Describe your ideal student.

Having worked with numerous students at the undergraduate and graduate levels, I have found my ideal student to have multiple attributes. First and foremost, huge enthusiasm for the subject matter is a must. Students in my classrooms, or who are participating in my research, who are well organized always excel. In addition, for those students who perform research with me, those with goal-oriented tendencies in their scientific work as well as in their lives tend to do well. In other words, my ideal student is one who values the opportunities science affords them and is efficient in making the most out of their experiences.

Favorite place to be/thing to do on campus is…

Well, beyond teaching young minds and research, this would have to be exploring the Trial Gardens outside the College of Pharmacy. I did quite a bit of landscaping with my father when I was growing up, either at our family’s home or one of my parents’ rental properties. Also, I made the most out of the wild spaces of California by camping in various environments. As a result, I really enjoy nature, its sense of renewal and the beauty it provides. Thus, being able to walk through the gardens during the non-winter months on the way to my office is always exciting. My 3-year-old daughter, Charlotte, also loves it, making for great father-daughter memories when she visits me at work.

Beyond the UGA campus, I like to…

I enjoy doing things that get me outdoors with the family. By myself, this has a tendency to be enjoying golfing. With my wife and daughter, it is taking in mountain slopes and vistas while skiing, going hiking or taking walks. Occasionally, I also play a little tennis and help my daughter learn to swim.

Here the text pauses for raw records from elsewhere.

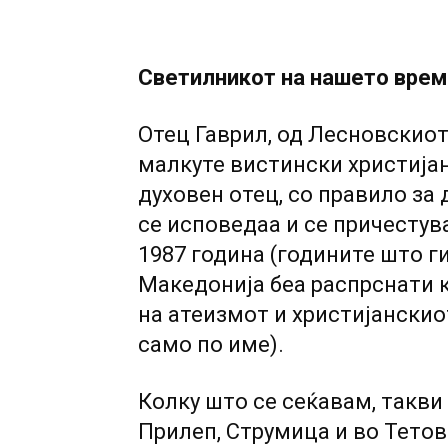
Светилникот на нашето вре
Отец Гаврил, од Лесновскиот
малкуте вистински христијан
духовен отец, со правило за 
се исповедаа и се причестува
1987 година (годините што г
Македонија беа распрснати к
на атеизмот и христијански
само по име).
Колку што се сеќавам, такви 
Прилеп, Струмица и во Тетов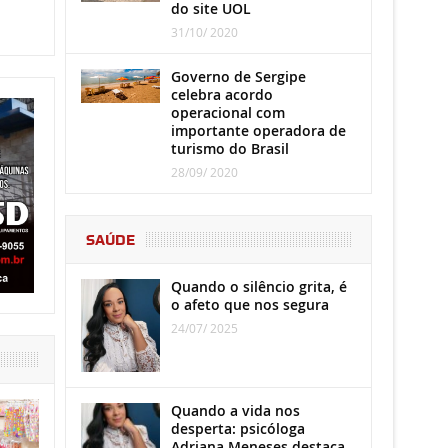
do site UOL
31/10/ 2020
Governo de Sergipe
celebra acordo
operacional com
importante operadora de
turismo do Brasil
28/09/ 2020
SAÚDE
Quando o silêncio grita, é
o afeto que nos segura
24/07/ 2025
Quando a vida nos
desperta: psicóloga
Adriana Meneses destaca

Community/civic involvement includes….

Outside my role as a faculty member at UGA, I am a captain in the United States Army Reserve. Over the past 19 years, I have been privileged to participate in defending the U.S. in multiple roles and settings in parallel to my civilian scientific career. I enlisted as a combat engineer before transitioning as an officer to the Adjutant General Corps, and then the Medical Service Corps where I find myself serving today. Currently, I lend my scientific, combat and command experience as a science and technology adviser to the U.S. Army’s Research, Development and Engineering Command. In this role, I assist the Army effort in identifying technology gaps for our armed forces, plus assist and guide research projects to remediate those gaps. My service also has allowed me to serve in unique locations, such as the Marshall Islands 1996, 1997; South Korea, 2001; Germany, 2007; as well as a combat tour in Baghdad, Iraq, 2004.

Favorite book/movie (and why)?

For the movie, I am rather unoriginal; it’s “Indiana Jones and the Last Crusade.”  The sense of adventure Dr. Jones embodies by leveraging an understanding of archeology/history to make fantastic breakthroughs in humans’ understanding of their surroundings is something I try to emulate in my scientific approach. In my case, it’s basic science biomedical research I leverage to pave the way for my impactful translational research. For the book, it would be either Erich Remarque’s “All Quiet on the Western Front” or Doris Goodwin’s “Team of Rivals: The Political Genius of Abraham Lincoln.” The former reflects my appreciation as a U.S. officer for the role military conflict plays in our society and the cost it brings. The latter provides insight on how to assemble effective teams of diverse personalities to achieve a common goal, something I need to do on a daily basis in pursuit of my scientific work.

Proudest moment at UGA?

As a relatively new arrival, I would say sitting in my office on my first day while looking out the window at the campus with my UGA hat on and knowing that I am a part of an institution where I can make the best science happen to the betterment of society and contribute to training the next generation of scientists.